• [INFORMATION PROVIDED]:
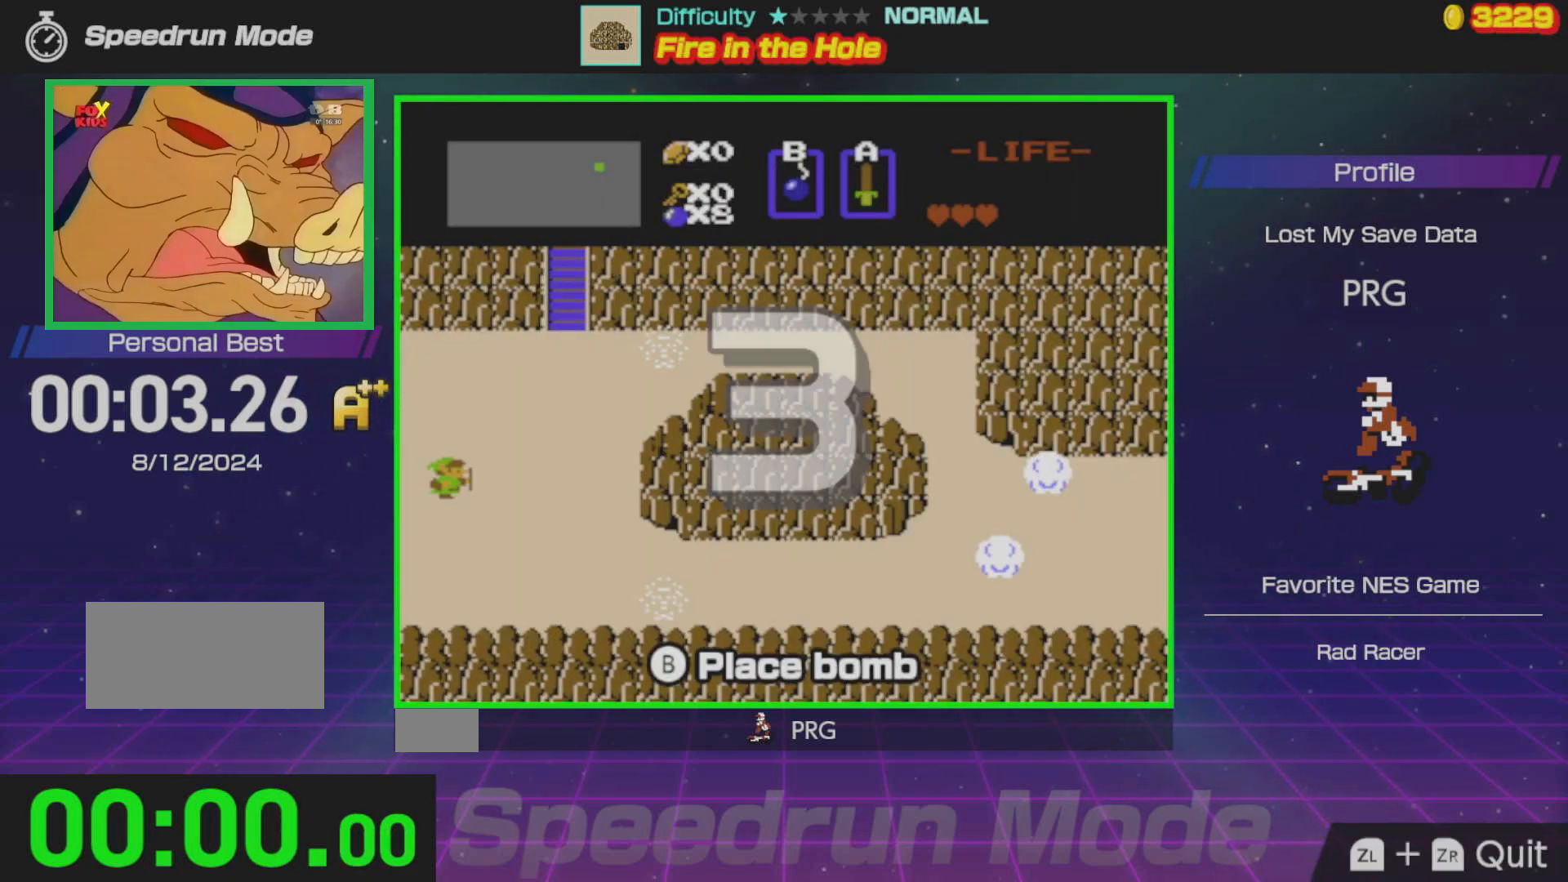
{"buttons": ["DPAD_DOWN"], "events": []}
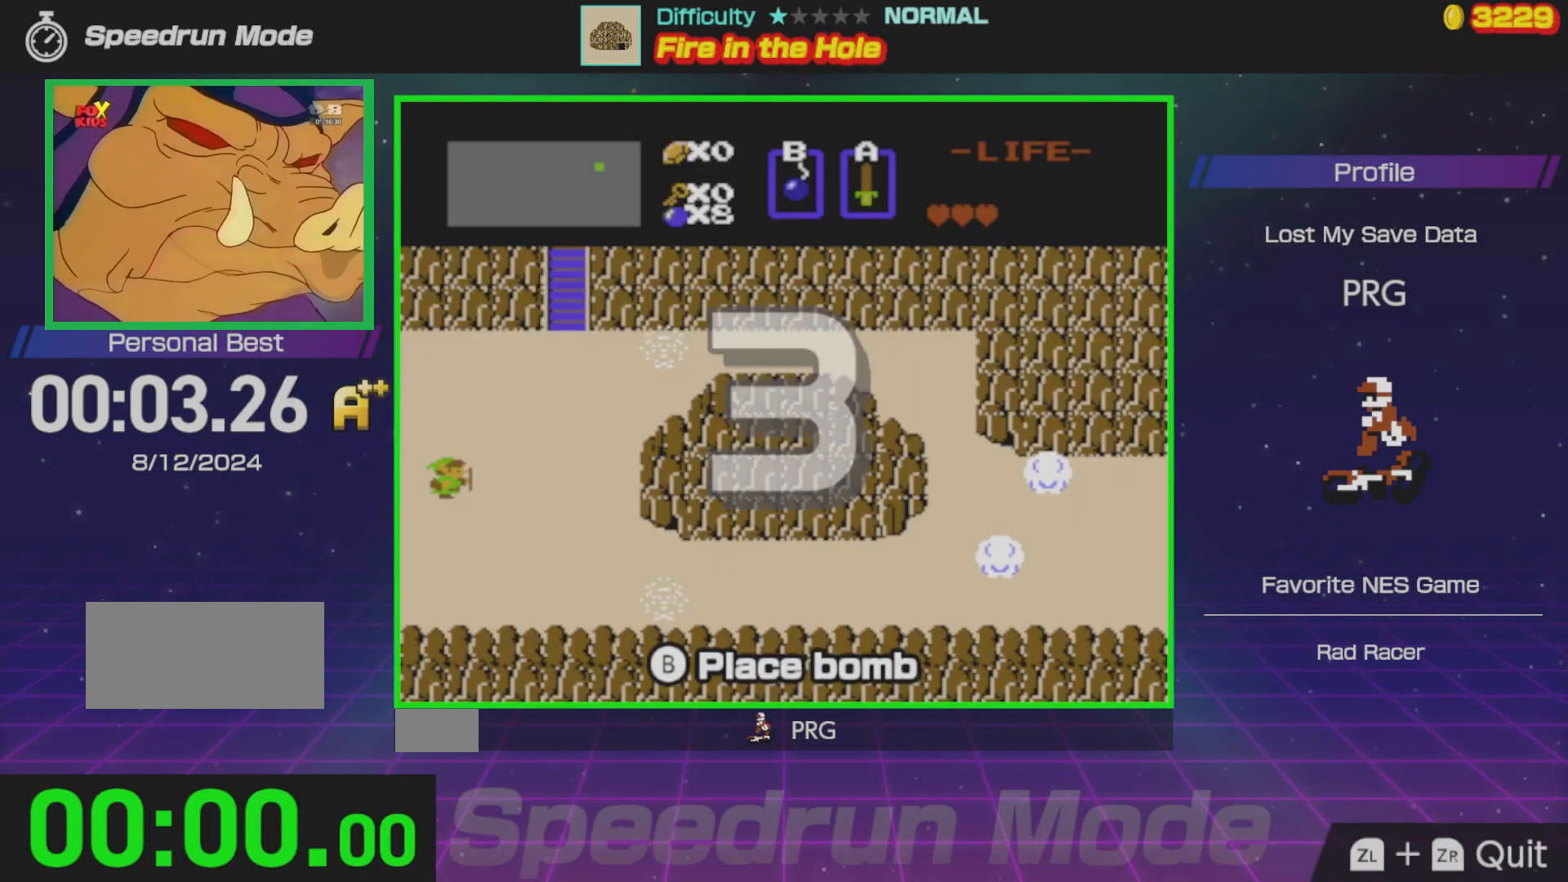
{"buttons": ["DPAD_DOWN"], "events": []}
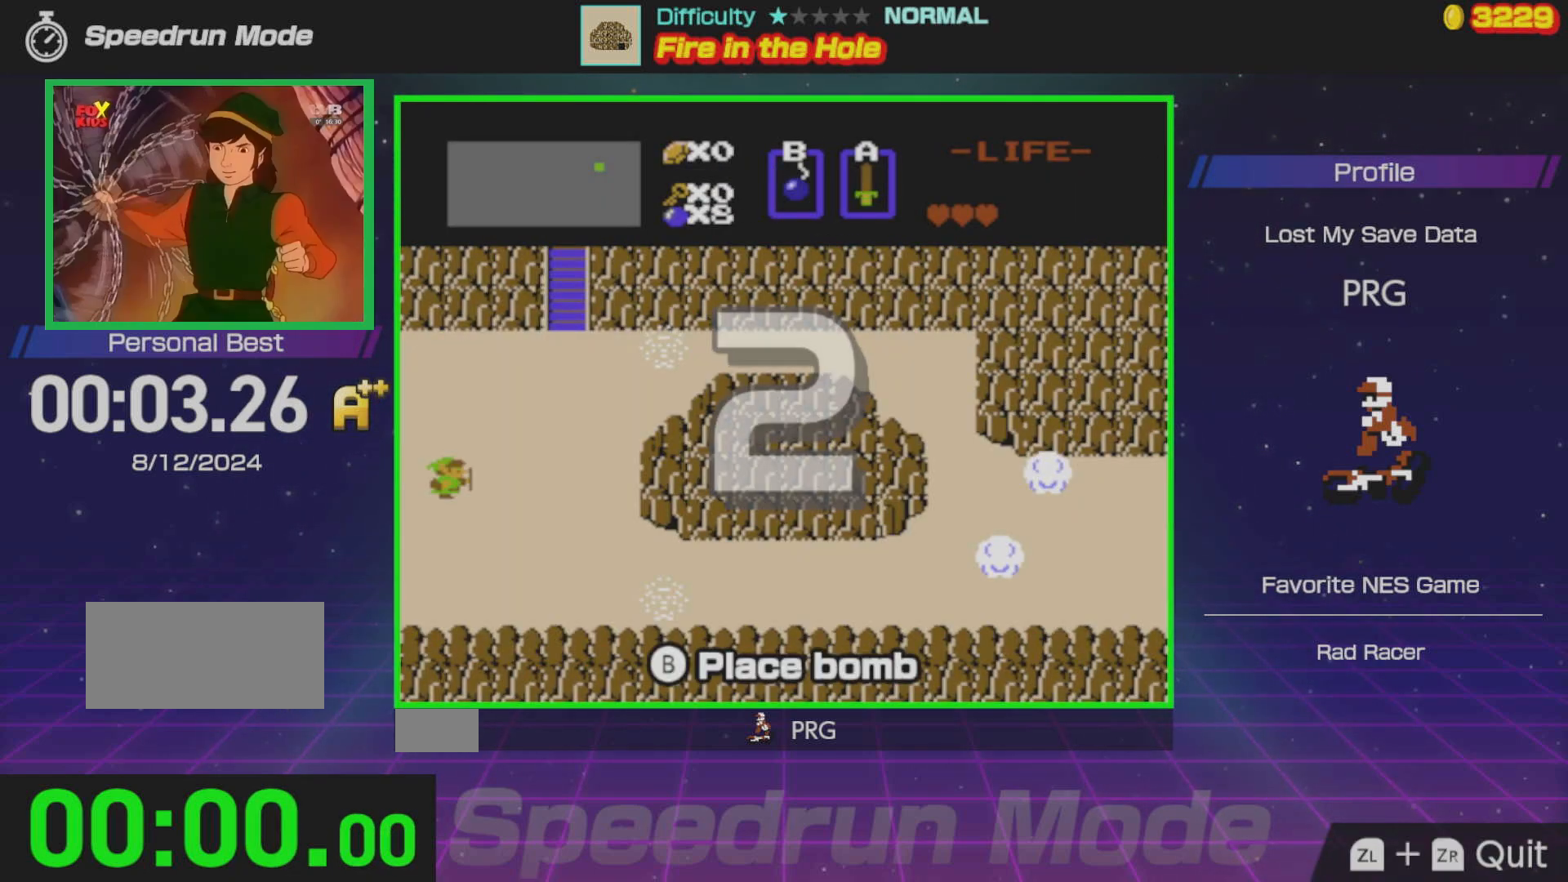
{"buttons": ["DPAD_DOWN"], "events": []}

• [TASK OBJECTIVE]: Would you return the material exactly, images excluded?

• [TASK ANSWER]:
{"buttons": ["DPAD_DOWN"], "events": []}
{"buttons": ["DPAD_DOWN"], "events": []}
{"buttons": ["DPAD_DOWN"], "events": []}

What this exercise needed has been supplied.